Start Materials provided

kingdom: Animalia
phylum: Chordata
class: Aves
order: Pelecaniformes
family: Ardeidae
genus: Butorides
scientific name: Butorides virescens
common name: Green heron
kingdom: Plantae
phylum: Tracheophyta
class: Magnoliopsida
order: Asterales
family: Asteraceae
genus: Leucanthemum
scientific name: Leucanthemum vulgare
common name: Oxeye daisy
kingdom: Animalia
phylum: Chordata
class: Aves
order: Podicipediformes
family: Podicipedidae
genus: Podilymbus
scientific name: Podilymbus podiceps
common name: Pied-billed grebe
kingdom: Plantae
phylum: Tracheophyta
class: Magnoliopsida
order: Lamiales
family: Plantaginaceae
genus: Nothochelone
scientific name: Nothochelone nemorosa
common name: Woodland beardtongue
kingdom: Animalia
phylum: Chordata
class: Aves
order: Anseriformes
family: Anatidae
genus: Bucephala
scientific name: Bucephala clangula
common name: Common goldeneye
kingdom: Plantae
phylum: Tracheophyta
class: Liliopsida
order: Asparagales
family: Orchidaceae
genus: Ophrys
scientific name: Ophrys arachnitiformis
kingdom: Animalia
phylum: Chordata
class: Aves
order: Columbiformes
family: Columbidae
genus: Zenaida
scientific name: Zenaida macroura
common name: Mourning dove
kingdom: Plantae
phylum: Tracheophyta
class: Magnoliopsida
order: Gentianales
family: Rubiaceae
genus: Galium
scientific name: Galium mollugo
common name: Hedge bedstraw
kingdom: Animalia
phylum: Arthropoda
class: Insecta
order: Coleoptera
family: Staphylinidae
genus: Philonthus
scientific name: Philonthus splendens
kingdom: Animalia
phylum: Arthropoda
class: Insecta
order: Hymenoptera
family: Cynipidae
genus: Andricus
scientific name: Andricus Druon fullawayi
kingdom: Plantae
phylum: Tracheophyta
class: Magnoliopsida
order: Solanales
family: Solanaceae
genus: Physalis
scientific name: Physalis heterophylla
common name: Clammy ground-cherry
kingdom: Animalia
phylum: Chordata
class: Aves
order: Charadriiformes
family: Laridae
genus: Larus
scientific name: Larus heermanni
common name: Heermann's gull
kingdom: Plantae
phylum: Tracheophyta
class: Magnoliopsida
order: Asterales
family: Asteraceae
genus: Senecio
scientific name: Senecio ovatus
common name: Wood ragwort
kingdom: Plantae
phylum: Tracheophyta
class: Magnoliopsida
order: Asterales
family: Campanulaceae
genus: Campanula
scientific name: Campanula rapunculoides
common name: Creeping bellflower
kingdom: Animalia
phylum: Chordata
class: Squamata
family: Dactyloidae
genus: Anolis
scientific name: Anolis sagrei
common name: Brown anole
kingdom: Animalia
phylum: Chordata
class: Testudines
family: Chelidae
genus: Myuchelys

End Materials provided

• Task description:
Can you print every line of the records above word for word, from the first line to the last?

• Result of this exercise:
kingdom: Animalia
phylum: Chordata
class: Aves
order: Pelecaniformes
family: Ardeidae
genus: Butorides
scientific name: Butorides virescens
common name: Green heron
kingdom: Plantae
phylum: Tracheophyta
class: Magnoliopsida
order: Asterales
family: Asteraceae
genus: Leucanthemum
scientific name: Leucanthemum vulgare
common name: Oxeye daisy
kingdom: Animalia
phylum: Chordata
class: Aves
order: Podicipediformes
family: Podicipedidae
genus: Podilymbus
scientific name: Podilymbus podiceps
common name: Pied-billed grebe
kingdom: Plantae
phylum: Tracheophyta
class: Magnoliopsida
order: Lamiales
family: Plantaginaceae
genus: Nothochelone
scientific name: Nothochelone nemorosa
common name: Woodland beardtongue
kingdom: Animalia
phylum: Chordata
class: Aves
order: Anseriformes
family: Anatidae
genus: Bucephala
scientific name: Bucephala clangula
common name: Common goldeneye
kingdom: Plantae
phylum: Tracheophyta
class: Liliopsida
order: Asparagales
family: Orchidaceae
genus: Ophrys
scientific name: Ophrys arachnitiformis
kingdom: Animalia
phylum: Chordata
class: Aves
order: Columbiformes
family: Columbidae
genus: Zenaida
scientific name: Zenaida macroura
common name: Mourning dove
kingdom: Plantae
phylum: Tracheophyta
class: Magnoliopsida
order: Gentianales
family: Rubiaceae
genus: Galium
scientific name: Galium mollugo
common name: Hedge bedstraw
kingdom: Animalia
phylum: Arthropoda
class: Insecta
order: Coleoptera
family: Staphylinidae
genus: Philonthus
scientific name: Philonthus splendens
kingdom: Animalia
phylum: Arthropoda
class: Insecta
order: Hymenoptera
family: Cynipidae
genus: Andricus
scientific name: Andricus Druon fullawayi
kingdom: Plantae
phylum: Tracheophyta
class: Magnoliopsida
order: Solanales
family: Solanaceae
genus: Physalis
scientific name: Physalis heterophylla
common name: Clammy ground-cherry
kingdom: Animalia
phylum: Chordata
class: Aves
order: Charadriiformes
family: Laridae
genus: Larus
scientific name: Larus heermanni
common name: Heermann's gull
kingdom: Plantae
phylum: Tracheophyta
class: Magnoliopsida
order: Asterales
family: Asteraceae
genus: Senecio
scientific name: Senecio ovatus
common name: Wood ragwort
kingdom: Plantae
phylum: Tracheophyta
class: Magnoliopsida
order: Asterales
family: Campanulaceae
genus: Campanula
scientific name: Campanula rapunculoides
common name: Creeping bellflower
kingdom: Animalia
phylum: Chordata
class: Squamata
family: Dactyloidae
genus: Anolis
scientific name: Anolis sagrei
common name: Brown anole
kingdom: Animalia
phylum: Chordata
class: Testudines
family: Chelidae
genus: Myuchelys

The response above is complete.